Bu yaklaşım ABD Yüksek Mahkemesi tarafından 1823 tarihinde aldığı bir kararla Amerikalılar için de doktrine dönüşmüş, Ýüksek Mahkeme, Kuzey Amerika’nın yerli halkını, yani Kızılderilileri sadece “yerleşikler” (occupants) olarak ilan etmiş ve federal hükümetin Kızılderililerin topraklarını satın almak, hatta doğrudan el koymak hakkının bulunduğuna hükmetmiştir. ABD’nin oluşumunda Hristiyan dininin türevleri beyaz ırkın üstünlüğünü siyasi-dini bir ideoloji haline sokmuştur. Yine bazı Amerikalı tarihçilere göre, ABD’nin kendini “istisnai” bir ülke olarak nitelemesi de Kilisenin ABD’yi Tanrı tarafından bilhassa seçilmiş ve diğer bütün uluslara kıyasla daha fazla sevilen bir ülke olarak görmesine; bu itibarla ABD’nin başka herkesi yönetmesinin kutsal bir hak olduğunu benimsemesine yol açmıştır. Artık çok kutuplu dünyamızda iddiasını bir hayli kaybetmiş olsa da, bu “istisnacılık” (exceptionalism) ABD’nin küresel ilişkilere bakış ve yaklaşımını bugün de etkilemeye devam etmektedir.

Irk düşüncesi 'Beyazların üstünlüğünü' ilan eden ırkçılığın bizatihi kendi icadıdır. Zira, ırkçılık ırkla başlamıyor, ırk kavramının tohumları Avrupalı olmayanların Avrupalılar tarafından sömürülmesi süreciyle atılıyor ve zamanla filizlenerek üstün ırk ve ırkçılık ideolojileri haline dönüşüyor.

Kendilerini “iyi Hristiyanlar” olarak gören sömürgeciler, sömürge insanlarını aşağılamışlar ve onların varlıklarına, hatta bedenlerine el koyarak köle yapmışlardır. Köleliğin, köle yaptıkları insanların çıkarlarına hizmet ettiğini, onların iyiliği için yapıldığını, bu suretle dünyevi durumlarının iyileştirildiğini ve öbür dünya için de ruhlarının kurtarıldığını ileri sürmüşlerdir. Yıllar boyu devam eden köle ticareti ve kölelik İngiltere’de 1833, Danimarka’da 1846, Fransa’da 1848, Hollanda’da 1861 ve ABD’de 1865 yılında yasaklanmıştır.

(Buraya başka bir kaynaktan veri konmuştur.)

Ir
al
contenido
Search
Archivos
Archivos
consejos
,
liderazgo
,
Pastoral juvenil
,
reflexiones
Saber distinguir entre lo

Tekrarlayacak olursak, sömürgecilik Kilisenin öncülük ve rehberliğinde ırkçılığı doğurmuş, ırkçılık köleliğin yolunu açmıştır. Irkçılık günümüzde de metastaz yaparak toplumsal hayatta özellikle Avrupa ve Amerika’da sinsi etkisini sürdürmektedir. Yahudi soykırımı, Güney Afrika’da “apartheid” rejimi, ABD’de ırkçı uygulamalar, Avrupa’da yabancı düşmanlığının hemen altında yatan ırkçı eğilimler… Irkçılığın hamasi karşı söylemlerle yok edilmesi mümkün değildir. Zira ırkçılık yüzyıllar boyunca Avrupa ve ABD’nin toplumsal genetiğinin dokusuna işlenmiş bulunmaktadır.

ÇÖZÜMÜ VAR AMA YOLU ÇOK UZUN VE İNCE

Dolayısıyla, ırkçılık, kökenleri, tarihi, mutasyonları, değişik ülkelerdeki uygulamalarıyla tüm dünyada eğitimin temel unsurlarından biri yapılarak en küçük yaştan itibaren ders olarak okutulursa birkaç nesil sonra tüm insanların eşit olduğu ve eşit muamele gördüğü bir ortama belki erişebiliriz.